The fitting of concentration response curves were calculated according to y = {ymax−ymin/1+ (x/EC50)n}+ ymin (where ymax = response in the absence of agonist, ymin = response remaining in presence of maximal agonist concentration, x = concentration, EC50 = concentration of agonist producing 50% of the maximal response and n = slope) with Kaleidagraph software (Abelbeck Software, USA).

Quantitative Analysis of CB1 in vGluT1 + and vGluT1–Synaptic Terminals

alBNST sections from 3 rats processed for the co-localization of CB1 and vGluT1 with preembedding immunocytochemistry were used for quantitative analysis. 50-µm-thick alBNST sections from each animal showing good and reproducible DAB immunoreaction and silver-intensified gold particles were cut at 80 nm. Image-J (version 1.36) was used to measure the membrane length. Electron micrographs (10,000–25,000X) were taken from grids (132 µm side) containing DAB immunodeposits; all of them showed a similar DAB labeling intensity indicating that selected areas were at the same depth. Furthermore, to avoid false negatives, only ultrahin sections in the first 1.5 µm from the surface of the tissue block were examined. Positive labeling was considered if at least one immunoparticle was within approximately 30 nm from the plasmalemma. Metal particles on membranes and positive immunoreactive profiles were visualized and counted. Density of immunoparticles were averaged from different samples and presented as mean ± S.E.M. Group differences were compared by unpaired Student's t test (two-sided); p<0.05. The level of background labeling (0.08 particles/µm) was subtracted from the density of immunoparticles in synaptic terminals.

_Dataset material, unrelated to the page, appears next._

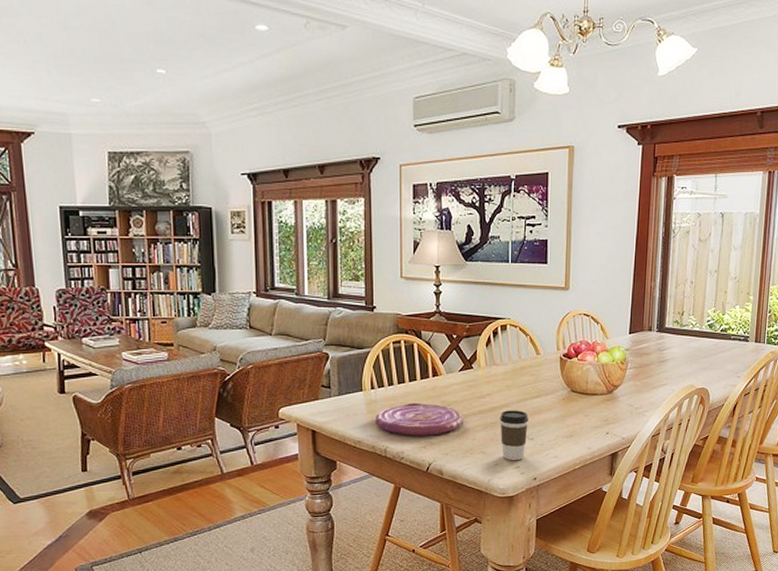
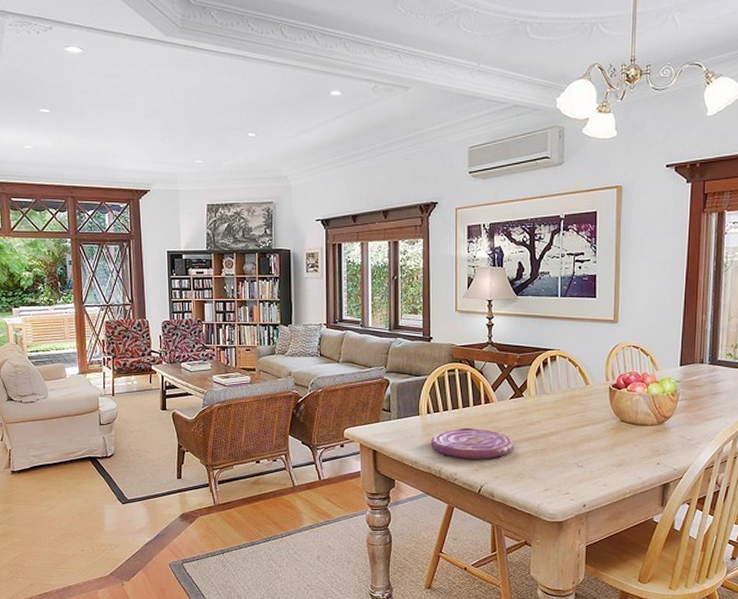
coffee cup: present [500,410,528,461] -> none [549,437,578,487]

Percentages of vGluT1 + and vGluT1–synaptic terminals with CB1 were analyzed and displayed using a statistical software package (GraphPad Prism 4, GraphPad Software Inc, San Diego, USA).

Drugs

Picrotoxin, and CP55,940 from SIGMA (St. Quentin Fallavier, France), DNQX, AM251, APV and WIN55,212,2 from Tocris (Bristol, UK). SR141716A was a generous gift from Sanofi-Recherche (Montpellier, France). Other chemicals were from the highest commercial grade available.

Footnotes

Competing Interests: The authors have declared that no competing interests exist.

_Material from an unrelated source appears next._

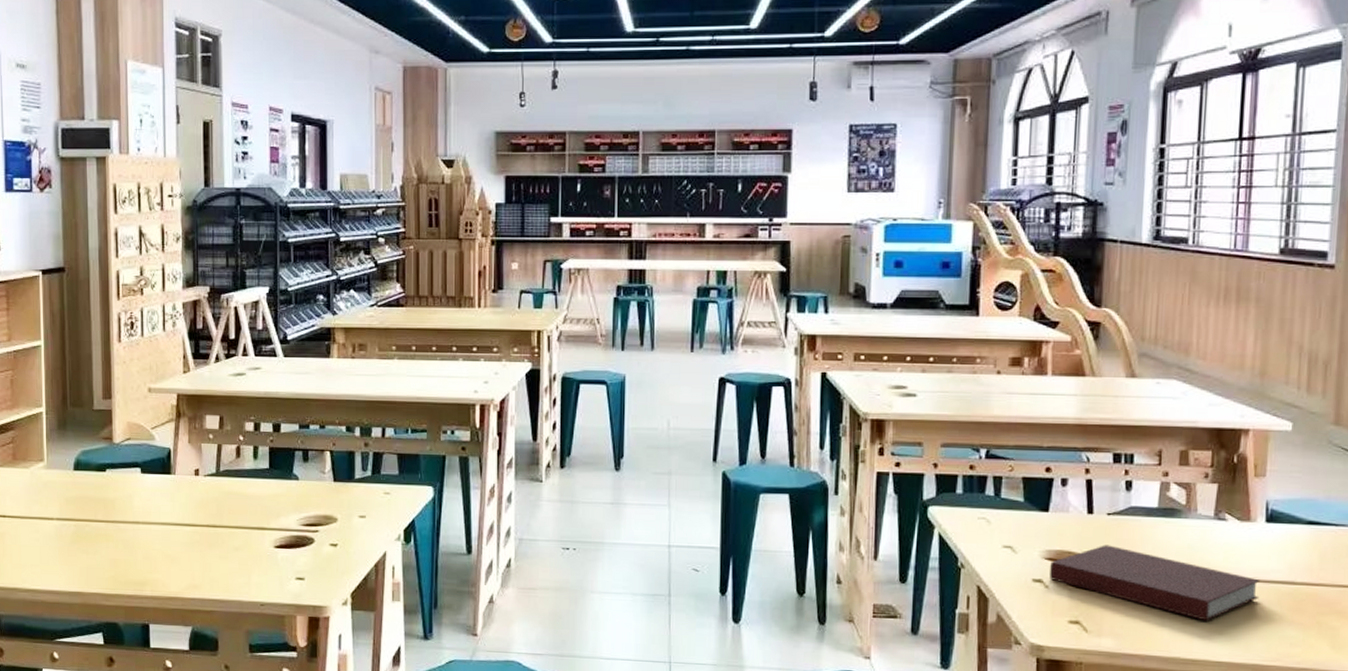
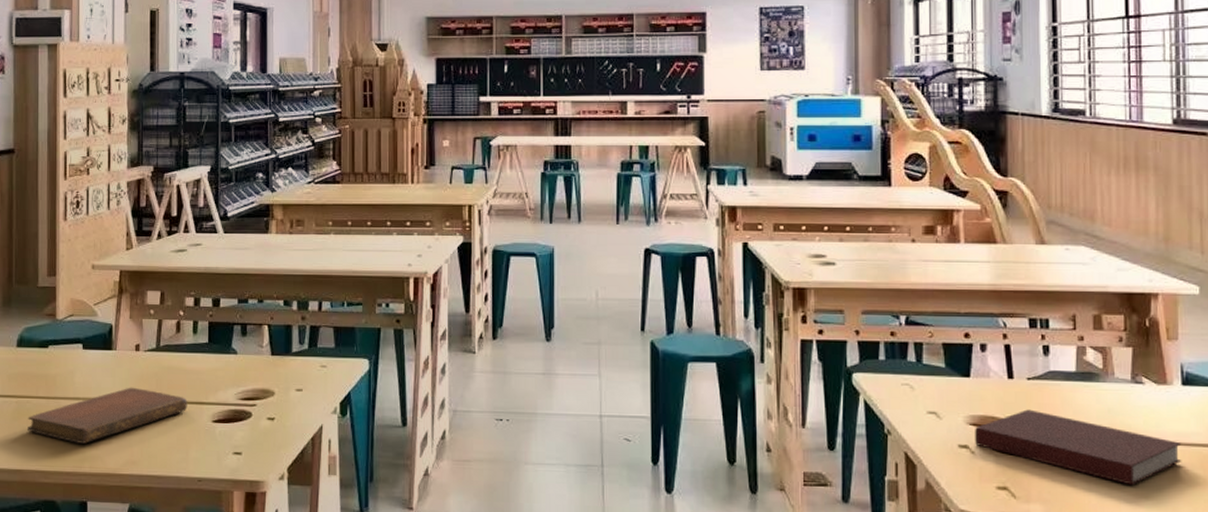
notebook: none [87,511,249,567] -> present [28,387,188,444]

Funding: Dr. Pedro Grandes' laboratory is supported by The Basque Country Government grant GIC07/70-IT-432-07, by Red de Trastornos Adictivos (RETICS), Instituto de Salud Carlos III, Ministerio de Ciencia e Innovación (MICINN), grant RD07/0001/2001 and MICINN grant SAF2009-07065. Nagore Puente is supported by a Basque Country University grant for PhD Researcher's Specialization. Leire Reguero is in receipt of a predoctoral fellowship from the Basque Country Government. Dr. Olivier J. Manzoni's laboratory is supported by INSERM, ANR Neurosciences “Neurologie et Psychiatrie ANR-06-NEURO-043-01” and Région Aquitaine. Dr. Giovanni Marsicano's laboratory is supported by AVENIR/INSERM (with the Fondation Bettencourt-Schueller), by ANR (ANR-06-NEURO-043-01), by European Foundation for the Study of Diabetes (EFSD), by the EU-FP7 (REPROBESITY, contract number HEALTH-F2-2008-223713) and European Commission Coordination Action ENINET (contract number LSHM-CT-2005-19063). The funders had no role in study design, data collection and analysis, decision to publish, or preparation of the manuscript.